* _CHALLENGE_
Convert the stretch of lines from the one containing "Rendered at 1241 by 1754 pixels." through the one containing "List each element's" into a Markdown table with a Row column numbering each line and a Line column holding its text, skipping blank lines.

Layout element entries
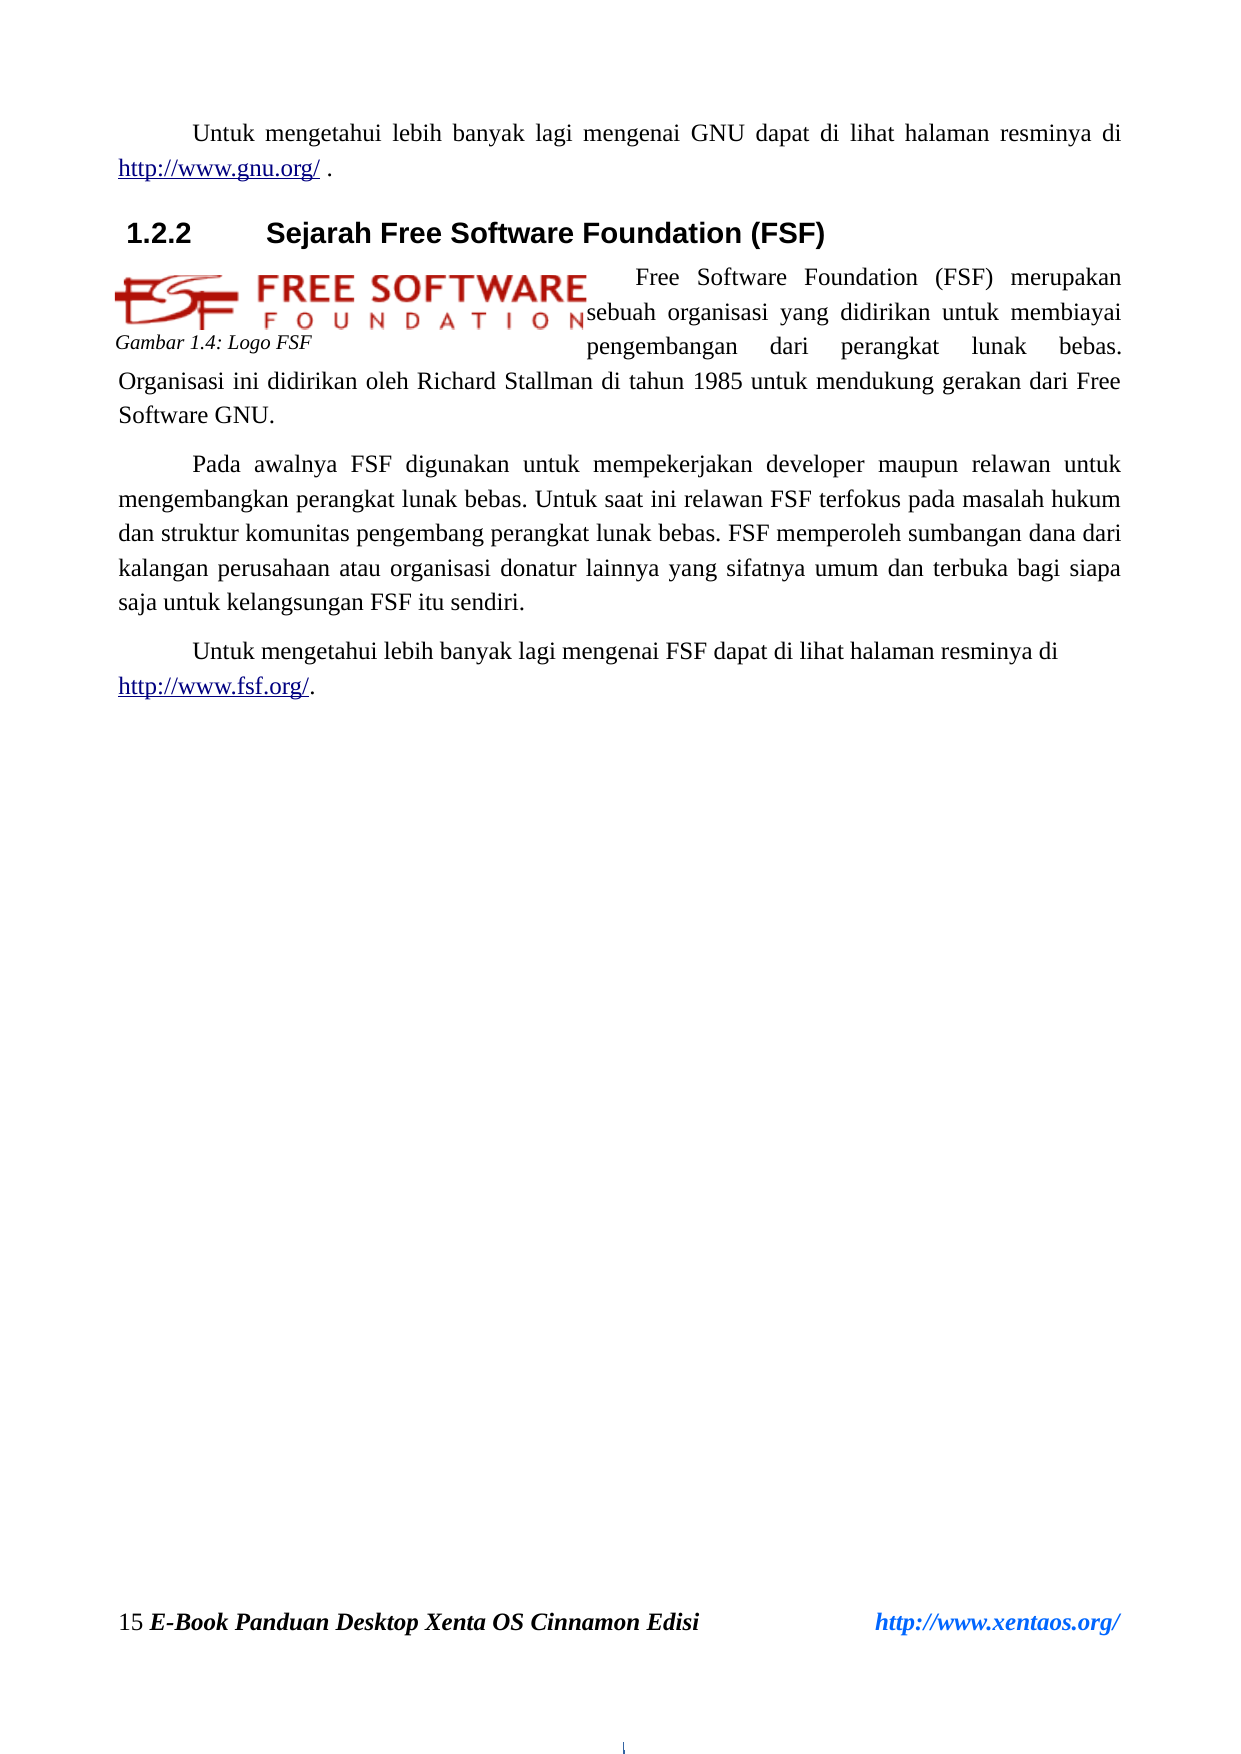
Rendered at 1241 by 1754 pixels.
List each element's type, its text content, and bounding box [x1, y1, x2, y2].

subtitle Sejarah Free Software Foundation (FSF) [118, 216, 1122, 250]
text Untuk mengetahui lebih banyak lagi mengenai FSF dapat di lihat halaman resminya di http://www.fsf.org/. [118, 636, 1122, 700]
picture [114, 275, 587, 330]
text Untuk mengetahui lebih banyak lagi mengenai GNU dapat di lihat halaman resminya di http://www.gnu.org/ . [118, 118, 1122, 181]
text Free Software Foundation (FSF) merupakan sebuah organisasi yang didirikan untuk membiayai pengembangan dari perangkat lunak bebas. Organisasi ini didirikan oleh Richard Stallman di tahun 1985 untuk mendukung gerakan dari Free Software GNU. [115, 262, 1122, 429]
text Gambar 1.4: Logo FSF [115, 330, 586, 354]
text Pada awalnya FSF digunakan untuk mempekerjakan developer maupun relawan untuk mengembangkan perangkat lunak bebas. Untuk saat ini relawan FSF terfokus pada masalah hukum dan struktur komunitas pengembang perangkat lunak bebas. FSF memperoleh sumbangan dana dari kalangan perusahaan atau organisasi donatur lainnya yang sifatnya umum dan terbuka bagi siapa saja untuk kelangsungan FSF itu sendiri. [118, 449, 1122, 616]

* * *

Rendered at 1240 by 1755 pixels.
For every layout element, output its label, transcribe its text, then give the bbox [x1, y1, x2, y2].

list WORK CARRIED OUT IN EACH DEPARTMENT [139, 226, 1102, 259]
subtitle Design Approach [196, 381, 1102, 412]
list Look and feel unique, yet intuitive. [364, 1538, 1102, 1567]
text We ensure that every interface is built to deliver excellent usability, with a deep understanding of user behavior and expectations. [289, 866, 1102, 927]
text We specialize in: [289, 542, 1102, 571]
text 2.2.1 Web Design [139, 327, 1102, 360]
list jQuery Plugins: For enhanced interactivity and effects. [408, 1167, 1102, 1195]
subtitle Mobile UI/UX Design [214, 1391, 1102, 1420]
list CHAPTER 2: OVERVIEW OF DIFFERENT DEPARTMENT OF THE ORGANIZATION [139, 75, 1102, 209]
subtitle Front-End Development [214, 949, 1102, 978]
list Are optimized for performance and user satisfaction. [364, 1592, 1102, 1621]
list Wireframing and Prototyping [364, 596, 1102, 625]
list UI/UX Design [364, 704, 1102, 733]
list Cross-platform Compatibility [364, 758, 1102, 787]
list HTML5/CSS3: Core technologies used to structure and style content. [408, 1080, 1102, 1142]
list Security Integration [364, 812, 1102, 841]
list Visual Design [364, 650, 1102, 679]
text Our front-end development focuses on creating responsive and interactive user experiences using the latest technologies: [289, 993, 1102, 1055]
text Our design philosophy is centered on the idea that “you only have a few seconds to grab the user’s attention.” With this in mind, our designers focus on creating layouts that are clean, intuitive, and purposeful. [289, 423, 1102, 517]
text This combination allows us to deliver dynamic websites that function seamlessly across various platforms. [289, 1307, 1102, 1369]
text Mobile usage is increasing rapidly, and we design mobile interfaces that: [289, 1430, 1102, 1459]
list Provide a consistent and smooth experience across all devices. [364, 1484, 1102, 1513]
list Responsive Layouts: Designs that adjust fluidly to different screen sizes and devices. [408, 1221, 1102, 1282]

* _RESPONSE TO THE TASK_
| Row | Line |
|---|---|
| 1 | Rendered at 1241 by 1754 pixels. |
| 2 | List each element's type, its text content, and bounding box [x1, y1, x2, y2]. |